Dona da Porrah Toda

"Enquanto você se esforça pra ser um sujeito normal e fazer tudo igual, eu do meu lado aprendendo a ser louco, maluco total, na loucura real..."

ESSA POSTAGEM NÃO É SOBRE O GUILHERME...

ESSA POSTAGEM É PRA VOCÊ QUE TEM CROHN E NÃO SENTE...
Me encanta saber que não sentes, nem dor, nem incômodo, nem nada.

Me encanta tua força, teu jeito de encarar a doença e a forma como leva a vida, sempre tão ávido, enfrentando tudo de uma forma tão de fronte, sem viés para o arrependimento, culpa ou tristeza;

Me encanta, mas nem tanto, porque se contradiz quando se diz forte se não precisa de força para enfrentar a doença, se não dói.
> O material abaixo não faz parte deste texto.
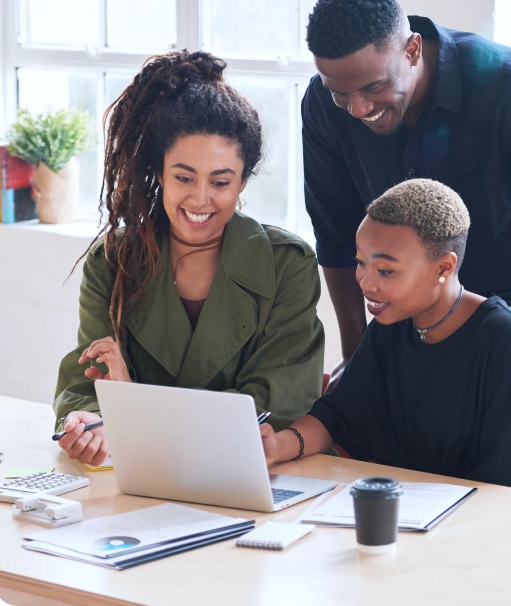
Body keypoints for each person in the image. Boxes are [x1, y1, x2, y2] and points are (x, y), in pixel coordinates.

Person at [301, 0, 511, 431]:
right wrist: (357, 355)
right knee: (404, 454)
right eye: (339, 92)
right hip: (402, 301)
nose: (356, 108)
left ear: (412, 50)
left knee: (510, 457)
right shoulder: (323, 106)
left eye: (372, 87)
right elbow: (334, 235)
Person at [54, 50, 324, 467]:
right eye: (183, 177)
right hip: (135, 477)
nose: (200, 199)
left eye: (220, 181)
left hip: (234, 471)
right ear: (159, 172)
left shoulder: (288, 264)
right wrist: (90, 420)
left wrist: (134, 410)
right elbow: (85, 381)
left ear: (243, 181)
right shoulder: (111, 261)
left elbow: (279, 397)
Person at [261, 179, 511, 494]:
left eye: (386, 271)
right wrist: (278, 445)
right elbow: (336, 415)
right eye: (362, 263)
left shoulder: (503, 337)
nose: (366, 282)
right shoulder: (392, 324)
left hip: (479, 525)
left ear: (444, 267)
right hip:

Encararia a vida então como todos os outros comuns, apenas levando, apenas vivendo e sendo feliz.

Tua historia me encanta, mas não me convence, pois também sou dessas que não sente tanto quanto os outros, os de crohn mais avançado ou intensificado, aqueles que estão limitados a cama, a cadeira de rodas, aos cuidados dos outros, dependentes.

Da mesma forma que é pra ti incompreensível alguém sentir tanta dor e não melhorar, se deprimir tanto por não ter onde esperar e não se esforçar para enxergar a luz que você vê, me faz não te compreender com essa sua ausência de compaixão, o extermínio completo de sua sensibilidade para entender a dor do outro que acredite você ou não, tem inquestionavelmente, a mesma doença que você.

Eu poderia te culpar amigo (a), dizer que em algum momento você também inventou essa doença ou essa melhora só para ganhar das pessoas a admiração que tem os guerreiros, os herói;
Eu poderia duvidar quando você surgisse algum dia e me dissesse que hoje amanheceu com um pouco de dor, e poderia duvidar mais ainda quando você depuzesse a seu favor nas suas historias de lutas e superações, vitorias sempre tão cobradas por você  sobre a doença, já que hoje, você mesmo já esquecido disso, ignora que também e de alguma forma  já passou por algo, qualquer coisa que lhe deu o rascunho do que é ser um doente de crohn, de retocolite ou "apenas" como julgam muitos, uma sindrome do intestino irritável. Mas eu não tenho nas mãos e nem no coração um julgamento ou uma atribuição de culpa para você; esse texto só tem de mim o propósito de te fazer pensar, humanizar seus sentimentos e a forma como você vê ou tenta "estimular" o outro. Posso ainda te dizer e garantir que a culpa dessa sua descriminação e atribuição do que e quem deve mesmo estar sentindo dor ou não, doente ou não, não seja sua, a culpa na verdade é do crohn, esse autoimune que em uns age de forma branda e com tamanha leveza que quase se duvida e muitas vezes ate se esquece da sua existencia, e em outros de forma tão devastadora, rompendo e destruindo tudo com tanta verocidade e pressa que nos faz duvidar se seria este, a mesma doença habitante entre todos nós.

Ter crohn é assim, parece frescura em alguns, parece câncer em outros, parece a morte para tantos, parece invenção para quem não compreende as melhoras e pioras bruscas e repentinas, parece só psicológico ou emotivo para quem te vê tomando os remédios todos os dias e não apresentando nenhuma melhora ou alguma melhora repentina, mas é física, causa dano, as vezes silencioso, as vezes gritante, é cíclico, se melhorar, parecer que sumiu, um dia bate suave ou fortemente a sua porta, entra e fica ou sai, mas volta, como um marido que saiu para comprar um cigarro, como uma mãe que abandonou seu filho, como a morte, que não avisa, apenas vem. Sejamos coragem, mas sejamos acima de tudo, humanos.